> WORK INSTRUCTION 1:
Answer these questions from the BRI report on single cell science, one line each:
(a) Who led the team that engineered the synthetic molecular biomarker?
(b) How many arms does the "tetramer" have?
(c) To which conditions can the BRI researchers' work be applied?
> WORK INSTRUCTION 2:
Pick up the BRI report on single cell science after its final sentence and keep writing it.
(EXCERPT)
While many breakthroughs were achieved in 2017, in this annual report, we highlight the year’s pioneering innovations in single cell science. BRI researchers are renowned for isolating and studying the cells of the immune system to understand how they cause a disease and how they keep a person healthy. Their research can be applied to all autoimmune diseases and allergies.
Looking at individual cells can help scientists pinpoint the cell that is causing destruction, understand how it is working to cause damage, evaluate which therapies can stop the damage and determine the best medication for an individual patient. In 2017, BRI combined its past breakthrough techniques with emerging technology to learn even more about these cells.
Capturing Cells of Interest
Researchers used a technology developed 15 years ago by BRI to capture the immune cells of interest. A team of researchers led by Principal Investigator William Kwok, PhD, engineered a spider-like synthetic molecular biomarker. This “tetramer” with four flexible arms can seek out and latch onto specific targets in the blood.
(End EXCERPT)
(EXERCISE DATA)
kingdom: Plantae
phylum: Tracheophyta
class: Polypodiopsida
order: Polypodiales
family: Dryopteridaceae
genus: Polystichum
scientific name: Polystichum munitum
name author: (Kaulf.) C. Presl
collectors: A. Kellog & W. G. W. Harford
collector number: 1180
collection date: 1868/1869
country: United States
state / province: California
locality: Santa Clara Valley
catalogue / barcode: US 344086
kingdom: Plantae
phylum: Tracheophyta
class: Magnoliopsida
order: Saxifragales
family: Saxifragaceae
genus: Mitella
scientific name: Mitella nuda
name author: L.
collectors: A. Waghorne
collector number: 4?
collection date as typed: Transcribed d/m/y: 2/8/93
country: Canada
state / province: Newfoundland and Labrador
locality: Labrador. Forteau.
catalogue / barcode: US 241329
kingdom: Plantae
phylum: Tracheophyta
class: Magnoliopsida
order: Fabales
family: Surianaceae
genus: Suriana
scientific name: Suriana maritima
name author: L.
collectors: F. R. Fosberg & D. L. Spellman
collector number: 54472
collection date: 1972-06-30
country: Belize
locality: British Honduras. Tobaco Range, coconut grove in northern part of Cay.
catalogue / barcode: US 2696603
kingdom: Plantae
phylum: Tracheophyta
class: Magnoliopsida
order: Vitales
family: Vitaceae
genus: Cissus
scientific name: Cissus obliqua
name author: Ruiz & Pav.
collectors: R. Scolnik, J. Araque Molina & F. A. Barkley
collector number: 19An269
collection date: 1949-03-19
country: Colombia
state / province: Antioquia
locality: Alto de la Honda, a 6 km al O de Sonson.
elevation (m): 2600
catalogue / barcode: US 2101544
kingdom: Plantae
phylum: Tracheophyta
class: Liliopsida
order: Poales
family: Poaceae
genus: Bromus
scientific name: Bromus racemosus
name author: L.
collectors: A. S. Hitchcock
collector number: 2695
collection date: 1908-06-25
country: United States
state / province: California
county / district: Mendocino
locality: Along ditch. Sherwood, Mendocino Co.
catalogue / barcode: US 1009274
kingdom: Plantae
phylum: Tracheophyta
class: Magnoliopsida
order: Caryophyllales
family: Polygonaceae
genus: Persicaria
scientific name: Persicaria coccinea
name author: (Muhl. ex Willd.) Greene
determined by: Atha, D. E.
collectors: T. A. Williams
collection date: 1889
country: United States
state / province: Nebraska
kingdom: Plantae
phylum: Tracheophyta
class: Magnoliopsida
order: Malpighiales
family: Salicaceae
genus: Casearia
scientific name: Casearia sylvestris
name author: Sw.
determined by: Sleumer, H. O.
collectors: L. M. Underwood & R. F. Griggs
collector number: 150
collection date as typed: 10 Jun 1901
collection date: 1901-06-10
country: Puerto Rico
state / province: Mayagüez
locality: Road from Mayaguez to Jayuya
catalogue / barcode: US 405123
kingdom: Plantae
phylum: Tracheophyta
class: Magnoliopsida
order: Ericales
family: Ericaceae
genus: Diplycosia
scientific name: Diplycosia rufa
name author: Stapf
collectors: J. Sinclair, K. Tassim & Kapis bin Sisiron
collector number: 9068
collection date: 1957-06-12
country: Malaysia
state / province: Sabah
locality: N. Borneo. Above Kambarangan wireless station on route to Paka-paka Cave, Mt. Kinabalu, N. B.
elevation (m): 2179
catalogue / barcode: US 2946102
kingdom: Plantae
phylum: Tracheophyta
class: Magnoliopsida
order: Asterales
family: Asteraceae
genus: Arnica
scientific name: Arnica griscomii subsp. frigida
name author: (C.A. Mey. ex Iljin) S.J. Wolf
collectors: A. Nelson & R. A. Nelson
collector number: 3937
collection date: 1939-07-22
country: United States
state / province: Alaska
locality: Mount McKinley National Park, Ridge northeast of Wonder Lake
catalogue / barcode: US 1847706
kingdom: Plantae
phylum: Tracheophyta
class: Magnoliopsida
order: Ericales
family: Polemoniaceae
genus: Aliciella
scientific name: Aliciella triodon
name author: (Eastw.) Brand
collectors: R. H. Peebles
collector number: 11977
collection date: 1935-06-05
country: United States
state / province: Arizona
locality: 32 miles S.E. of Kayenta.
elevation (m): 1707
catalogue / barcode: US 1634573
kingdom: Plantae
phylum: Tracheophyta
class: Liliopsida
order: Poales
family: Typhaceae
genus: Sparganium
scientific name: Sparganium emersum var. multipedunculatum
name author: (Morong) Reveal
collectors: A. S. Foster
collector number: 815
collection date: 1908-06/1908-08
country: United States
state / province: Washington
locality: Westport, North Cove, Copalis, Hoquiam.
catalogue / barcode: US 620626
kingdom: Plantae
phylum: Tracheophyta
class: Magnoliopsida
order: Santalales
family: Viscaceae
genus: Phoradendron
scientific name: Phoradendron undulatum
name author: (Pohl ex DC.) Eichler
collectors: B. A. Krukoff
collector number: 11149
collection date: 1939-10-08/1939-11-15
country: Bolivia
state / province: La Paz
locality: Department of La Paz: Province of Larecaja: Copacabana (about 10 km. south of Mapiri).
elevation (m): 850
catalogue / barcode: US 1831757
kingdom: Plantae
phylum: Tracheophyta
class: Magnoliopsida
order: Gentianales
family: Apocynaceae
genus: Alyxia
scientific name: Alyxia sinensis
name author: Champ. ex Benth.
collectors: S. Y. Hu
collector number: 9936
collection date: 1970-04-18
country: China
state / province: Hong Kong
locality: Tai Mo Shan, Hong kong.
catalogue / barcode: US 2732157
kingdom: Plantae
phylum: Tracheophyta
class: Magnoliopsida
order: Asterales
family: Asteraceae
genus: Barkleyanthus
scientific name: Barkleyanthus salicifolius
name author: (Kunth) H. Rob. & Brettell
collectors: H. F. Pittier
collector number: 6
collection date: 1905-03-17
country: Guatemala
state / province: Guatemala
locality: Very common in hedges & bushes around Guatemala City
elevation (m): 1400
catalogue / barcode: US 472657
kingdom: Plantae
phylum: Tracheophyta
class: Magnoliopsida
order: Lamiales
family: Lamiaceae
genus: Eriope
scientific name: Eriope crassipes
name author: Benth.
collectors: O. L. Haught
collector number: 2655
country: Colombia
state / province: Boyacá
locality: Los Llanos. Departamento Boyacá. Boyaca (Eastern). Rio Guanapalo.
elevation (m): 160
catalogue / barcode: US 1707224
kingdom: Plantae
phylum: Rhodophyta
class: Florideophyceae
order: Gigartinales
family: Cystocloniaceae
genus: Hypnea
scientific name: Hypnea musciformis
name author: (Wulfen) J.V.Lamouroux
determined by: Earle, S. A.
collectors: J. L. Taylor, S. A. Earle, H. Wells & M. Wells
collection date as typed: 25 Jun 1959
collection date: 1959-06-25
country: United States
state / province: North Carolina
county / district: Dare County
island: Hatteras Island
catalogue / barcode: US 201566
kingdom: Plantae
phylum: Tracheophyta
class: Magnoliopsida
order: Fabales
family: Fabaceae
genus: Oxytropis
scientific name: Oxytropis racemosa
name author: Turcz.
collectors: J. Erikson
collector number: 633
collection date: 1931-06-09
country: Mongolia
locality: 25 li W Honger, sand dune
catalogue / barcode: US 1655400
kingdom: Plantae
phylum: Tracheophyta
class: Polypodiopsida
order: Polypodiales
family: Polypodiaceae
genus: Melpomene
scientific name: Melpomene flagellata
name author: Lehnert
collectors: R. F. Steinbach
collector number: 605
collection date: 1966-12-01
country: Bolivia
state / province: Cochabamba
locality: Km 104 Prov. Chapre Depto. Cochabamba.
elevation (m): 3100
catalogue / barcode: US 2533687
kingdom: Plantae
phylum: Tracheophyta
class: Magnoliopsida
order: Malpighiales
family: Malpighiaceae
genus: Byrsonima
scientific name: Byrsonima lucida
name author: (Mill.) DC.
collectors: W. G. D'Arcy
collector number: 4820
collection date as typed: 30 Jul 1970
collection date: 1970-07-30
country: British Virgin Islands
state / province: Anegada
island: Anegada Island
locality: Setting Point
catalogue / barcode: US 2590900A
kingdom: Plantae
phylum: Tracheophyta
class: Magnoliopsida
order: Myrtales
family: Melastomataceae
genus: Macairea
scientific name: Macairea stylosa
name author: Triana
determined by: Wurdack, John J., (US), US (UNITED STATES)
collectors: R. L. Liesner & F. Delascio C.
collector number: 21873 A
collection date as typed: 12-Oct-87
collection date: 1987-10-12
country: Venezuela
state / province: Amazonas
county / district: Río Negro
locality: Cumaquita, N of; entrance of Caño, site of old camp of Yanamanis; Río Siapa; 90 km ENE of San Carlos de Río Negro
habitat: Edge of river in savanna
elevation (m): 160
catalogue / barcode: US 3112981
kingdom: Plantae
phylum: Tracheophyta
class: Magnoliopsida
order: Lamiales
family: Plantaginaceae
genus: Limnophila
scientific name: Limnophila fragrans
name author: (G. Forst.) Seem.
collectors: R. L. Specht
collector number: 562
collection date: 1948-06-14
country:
(End EXERCISE DATA)
> ANSWER BOX 1:
(a) Principal Investigator William Kwok, PhD
(b) Four flexible arms
(c) All autoimmune diseases and allergies

> ANSWER BOX 2:
This is important as there are 30-40 trillion cells in the adult human body, 600 billion of which are immune cells, a mere 1.5 percent of cells in the body. Scientists narrowed their search to T cells, which are important cells in the autoimmune response. Researchers learned there are “good” T cells that fight off the development of autoimmune disorders, and there are “bad” T cells that cause damage. For every 1 million T cells in the blood, 1-to-100 bad cells are hiding among them. Tetramers can isolate the bad cells for researchers.
Tetramers are revolutionary, allowing scientists to detect and measure specific immune cells in blood samples. But scientists wanted to go below the surface of the cells to better characterize and study the critical cells. BRI researchers are one of the first groups to combine identification of the bad T cells with an analysis of all the genes that are active in each cell.
“Our single-cell analysis allows us to learn so much more about their physical characteristics, genetic makeup and lineage,” says Vivian Gersuk, PhD, manager, Genomics Core Laboratory. “We can also monitor these cells during disease progression or response to treatment and work to better understand and improve potential therapeutics.”